The fact is that women are treated differently than men in many situations, even in company that you would expect to respect parity. The path of my experience with the medical establishment has been defined at least partially by the fact that I am a woman.

As a woman, there is an expectation of hysteria that you must overcome to get to a baseline level of respect. A great many providers assume that women are embellishing or mistaken when they describe their health issues. Many women that pursue treatment for chronic health issues are told that they need to “stop focusing on these issues because you are making them worse”. We are told that our physical issues are in fact due to anxiety or depression (I was). Our health problems are routinely mischaracterized (mine were). At best, they may be recorded as psychosomatic; at worse, we may be accused of malingering or Munchausen’s (I was).

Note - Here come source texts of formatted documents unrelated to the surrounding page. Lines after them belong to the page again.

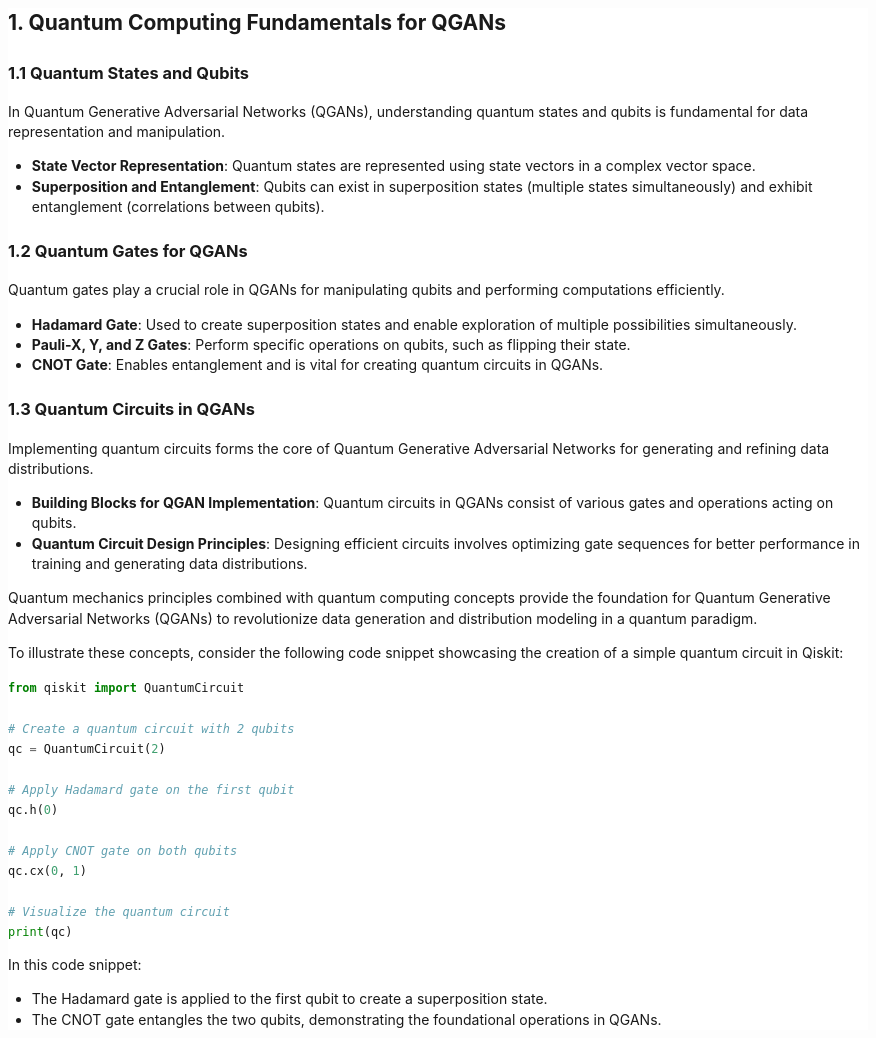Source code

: ## 1. Quantum Computing Fundamentals for QGANs

### 1.1 Quantum States and Qubits
In Quantum Generative Adversarial Networks (QGANs), understanding quantum states and qubits is fundamental for data representation and manipulation.
- **State Vector Representation**: Quantum states are represented using state vectors in a complex vector space.
- **Superposition and Entanglement**: Qubits can exist in superposition states (multiple states simultaneously) and exhibit entanglement (correlations between qubits).

### 1.2 Quantum Gates for QGANs
Quantum gates play a crucial role in QGANs for manipulating qubits and performing computations efficiently.
- **Hadamard Gate**: Used to create superposition states and enable exploration of multiple possibilities simultaneously.
- **Pauli-X, Y, and Z Gates**: Perform specific operations on qubits, such as flipping their state.
- **CNOT Gate**: Enables entanglement and is vital for creating quantum circuits in QGANs.

### 1.3 Quantum Circuits in QGANs
Implementing quantum circuits forms the core of Quantum Generative Adversarial Networks for generating and refining data distributions.
- **Building Blocks for QGAN Implementation**: Quantum circuits in QGANs consist of various gates and operations acting on qubits.
- **Quantum Circuit Design Principles**: Designing efficient circuits involves optimizing gate sequences for better performance in training and generating data distributions.

Quantum mechanics principles combined with quantum computing concepts provide the foundation for Quantum Generative Adversarial Networks (QGANs) to revolutionize data generation and distribution modeling in a quantum paradigm.

To illustrate these concepts, consider the following code snippet showcasing the creation of a simple quantum circuit in Qiskit:
```python
from qiskit import QuantumCircuit

# Create a quantum circuit with 2 qubits
qc = QuantumCircuit(2)

# Apply Hadamard gate on the first qubit
qc.h(0)

# Apply CNOT gate on both qubits
qc.cx(0, 1)

# Visualize the quantum circuit
print(qc)
```

In this code snippet:
- The Hadamard gate is applied to the first qubit to create a superposition state.
- The CNOT gate entangles the two qubits, demonstrating the foundational operations in QGANs.

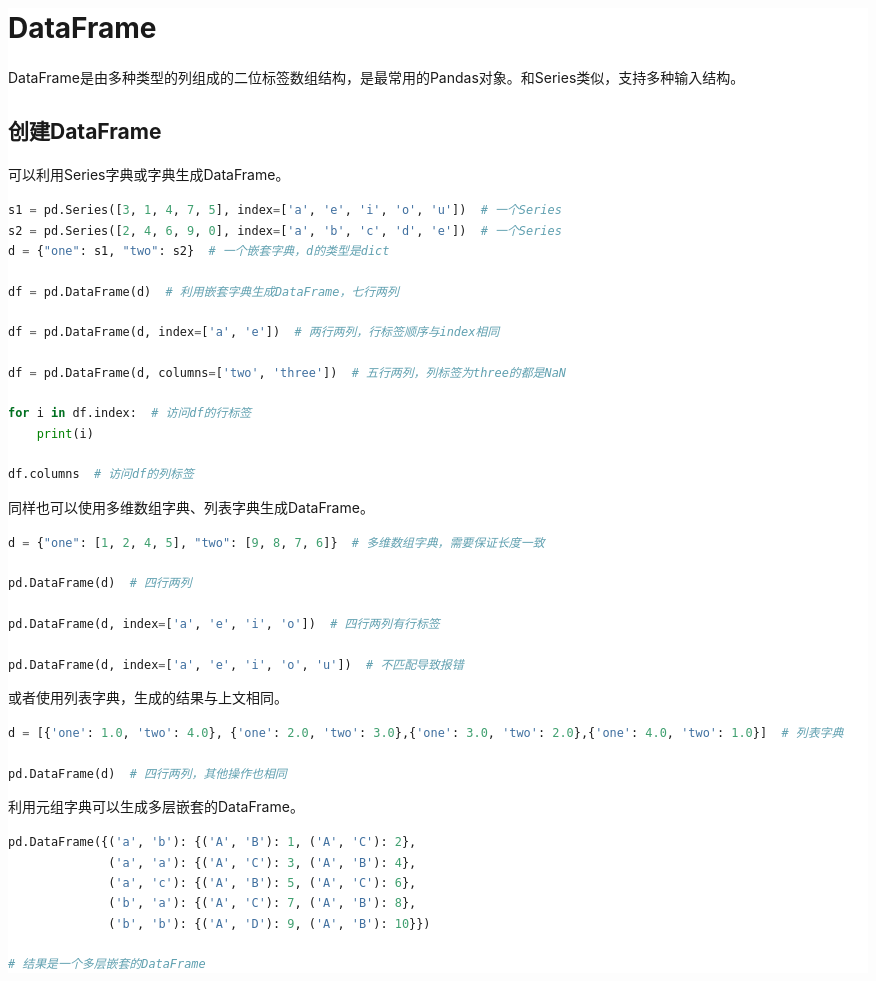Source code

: # DataFrame

DataFrame是由多种类型的列组成的二位标签数组结构，是最常用的Pandas对象。和Series类似，支持多种输入结构。

## 创建DataFrame

可以利用Series字典或字典生成DataFrame。

```python
s1 = pd.Series([3, 1, 4, 7, 5], index=['a', 'e', 'i', 'o', 'u'])  # 一个Series
s2 = pd.Series([2, 4, 6, 9, 0], index=['a', 'b', 'c', 'd', 'e'])  # 一个Series
d = {"one": s1, "two": s2}  # 一个嵌套字典，d的类型是dict

df = pd.DataFrame(d)  # 利用嵌套字典生成DataFrame，七行两列

df = pd.DataFrame(d, index=['a', 'e'])  # 两行两列，行标签顺序与index相同

df = pd.DataFrame(d, columns=['two', 'three'])  # 五行两列，列标签为three的都是NaN

for i in df.index:  # 访问df的行标签
    print(i)

df.columns  # 访问df的列标签
```

同样也可以使用多维数组字典、列表字典生成DataFrame。

```python
d = {"one": [1, 2, 4, 5], "two": [9, 8, 7, 6]}  # 多维数组字典，需要保证长度一致

pd.DataFrame(d)  # 四行两列

pd.DataFrame(d, index=['a', 'e', 'i', 'o'])  # 四行两列有行标签

pd.DataFrame(d, index=['a', 'e', 'i', 'o', 'u'])  # 不匹配导致报错
```

或者使用列表字典，生成的结果与上文相同。

```python
d = [{'one': 1.0, 'two': 4.0}, {'one': 2.0, 'two': 3.0},{'one': 3.0, 'two': 2.0},{'one': 4.0, 'two': 1.0}]  # 列表字典

pd.DataFrame(d)  # 四行两列，其他操作也相同
```

利用元组字典可以生成多层嵌套的DataFrame。

```python
pd.DataFrame({('a', 'b'): {('A', 'B'): 1, ('A', 'C'): 2},
              ('a', 'a'): {('A', 'C'): 3, ('A', 'B'): 4},
              ('a', 'c'): {('A', 'B'): 5, ('A', 'C'): 6},
              ('b', 'a'): {('A', 'C'): 7, ('A', 'B'): 8},
              ('b', 'b'): {('A', 'D'): 9, ('A', 'B'): 10}})

# 结果是一个多层嵌套的DataFrame
```
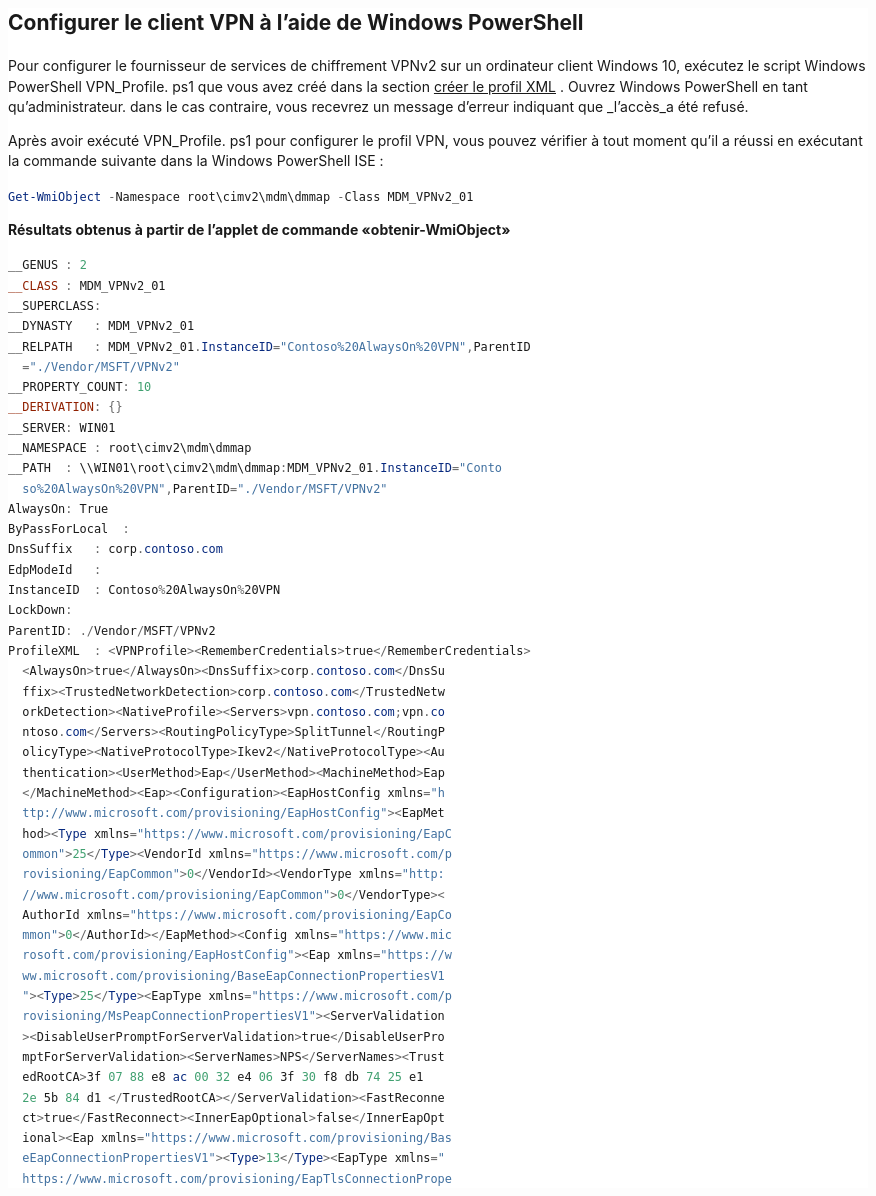 ## <a name="configure-the-vpn-client-by-using-windows-powershell"></a>Configurer le client VPN à l’aide de Windows PowerShell

Pour configurer le fournisseur de services de chiffrement VPNv2 sur un ordinateur client Windows 10, exécutez le script Windows PowerShell VPN_Profile. ps1 que vous avez créé dans la section [créer le profil XML](#create-the-profile-xml) . Ouvrez Windows PowerShell en tant qu’administrateur. dans le cas contraire, vous recevrez un message d’erreur indiquant que _l’accès_a été refusé.

Après avoir exécuté VPN_Profile. ps1 pour configurer le profil VPN, vous pouvez vérifier à tout moment qu’il a réussi en exécutant la commande suivante dans la Windows PowerShell ISE :

```powershell
Get-WmiObject -Namespace root\cimv2\mdm\dmmap -Class MDM_VPNv2_01
```

**Résultats obtenus à partir de l’applet de commande «obtenir-WmiObject»**

```powershell
__GENUS : 2
__CLASS : MDM_VPNv2_01
__SUPERCLASS:
__DYNASTY   : MDM_VPNv2_01
__RELPATH   : MDM_VPNv2_01.InstanceID="Contoso%20AlwaysOn%20VPN",ParentID
  ="./Vendor/MSFT/VPNv2"
__PROPERTY_COUNT: 10
__DERIVATION: {}
__SERVER: WIN01
__NAMESPACE : root\cimv2\mdm\dmmap
__PATH  : \\WIN01\root\cimv2\mdm\dmmap:MDM_VPNv2_01.InstanceID="Conto
  so%20AlwaysOn%20VPN",ParentID="./Vendor/MSFT/VPNv2"
AlwaysOn: True
ByPassForLocal  :
DnsSuffix   : corp.contoso.com
EdpModeId   :
InstanceID  : Contoso%20AlwaysOn%20VPN
LockDown:
ParentID: ./Vendor/MSFT/VPNv2
ProfileXML  : <VPNProfile><RememberCredentials>true</RememberCredentials>
  <AlwaysOn>true</AlwaysOn><DnsSuffix>corp.contoso.com</DnsSu
  ffix><TrustedNetworkDetection>corp.contoso.com</TrustedNetw
  orkDetection><NativeProfile><Servers>vpn.contoso.com;vpn.co
  ntoso.com</Servers><RoutingPolicyType>SplitTunnel</RoutingP
  olicyType><NativeProtocolType>Ikev2</NativeProtocolType><Au
  thentication><UserMethod>Eap</UserMethod><MachineMethod>Eap
  </MachineMethod><Eap><Configuration><EapHostConfig xmlns="h
  ttp://www.microsoft.com/provisioning/EapHostConfig"><EapMet
  hod><Type xmlns="https://www.microsoft.com/provisioning/EapC
  ommon">25</Type><VendorId xmlns="https://www.microsoft.com/p
  rovisioning/EapCommon">0</VendorId><VendorType xmlns="http:
  //www.microsoft.com/provisioning/EapCommon">0</VendorType><
  AuthorId xmlns="https://www.microsoft.com/provisioning/EapCo
  mmon">0</AuthorId></EapMethod><Config xmlns="https://www.mic
  rosoft.com/provisioning/EapHostConfig"><Eap xmlns="https://w
  ww.microsoft.com/provisioning/BaseEapConnectionPropertiesV1
  "><Type>25</Type><EapType xmlns="https://www.microsoft.com/p
  rovisioning/MsPeapConnectionPropertiesV1"><ServerValidation
  ><DisableUserPromptForServerValidation>true</DisableUserPro
  mptForServerValidation><ServerNames>NPS</ServerNames><Trust
  edRootCA>3f 07 88 e8 ac 00 32 e4 06 3f 30 f8 db 74 25 e1
  2e 5b 84 d1 </TrustedRootCA></ServerValidation><FastReconne
  ct>true</FastReconnect><InnerEapOptional>false</InnerEapOpt
  ional><Eap xmlns="https://www.microsoft.com/provisioning/Bas
  eEapConnectionPropertiesV1"><Type>13</Type><EapType xmlns="
  https://www.microsoft.com/provisioning/EapTlsConnectionPrope
```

I have had the same care team for several years. They know me pretty well. I am fortunate that they respect me and my understanding both of my body and of mast cell disease. I have a long track record of being cooperative and compliant. I have a mountain of documentation demonstrating that I have mast cell disease and other chronic illnesses.

Despite this, every single time I need to directly ask for something, I am scared. I am scared that they will reveal that all along they have thought I was lying about my health. I am scared that they will refuse whatever I have asked for. I am scared that they will fire me as a patient. I think paranoid is a fair characterization. I understand logically that I have done nothing to warrant such treatment, and that I have no reason to expect it from this team, but I’m still scared anyway. I have been scarred by years of providers dismissing my concerns or outright calling me a liar while I suffered with a condition they didn’t believe was even real.

As a woman, I struggle to present myself as not being weak despite the fact that I am assertive and not afraid of confrontation. I am a crier though, especially when I’m frustrated. That immediately turns into me being a hysterical woman, as if I have no right to be emotional. Emotional displays are considered hysterical in women, a defect that should have been eliminated by now.

On days that I work, I frequently encounter street harassment. I walk past people and they make comments about my body. I don’t want to make eye contact but then if I don’t, they sometimes try to get in my way to force me to run into them. If I get past them without acknowledging them, then they are talking about how much of a stuck up bitch I am for not even saying hello. Because in today’s society, there is also an expectation that women be polite even to people who mistreat, abuse or actively try to harm us.

There is no way for me to avoid situations like this because I do nothing to provoke them. I just happen to walk by. I walk by with my earbuds in, eyes down, and all I can do is hope that on this day, no one is going to tell me that I have a nice rack or that they would love to slap that ass. It is stressful and upsetting. And it is the norm. There is no public outrage that a man can sit next to me on the train and lean in close and try to get a response from me while I try my best to pretend he’s not there. There is no public outrage when a man yells at me at the train station because I don’t respond to his questions.

When I was 20, I went to Paris with my 15 year old sister. We were harassed relentlessly by two men while hundreds of people stood there, looking away. In Italy, a man stuck his hand up my skirt and started masturbating. A few years later, when I went back to Rome, a man sitting across from me on the train was openly masturbating. No one said a thing.

I can never assume that a comment was just a comment. I can never assume that it won’t progress to a physical altercation. I can never assume that if it does progress to an altercation that people will help me. This world is already inherently dangerous for women. We cannot risk that it becomes even more dangerous.

A quote often attributed to Margaret Atwood describes this risk well: “Men are afraid that women will laugh at them. Women are afraid that men will kill them.” Every time I am marginalized for being a woman, I am reminded of the fact that a woman with my name and birthday was murdered in a domestic assault.

Be careful. Be aware. Help where you can.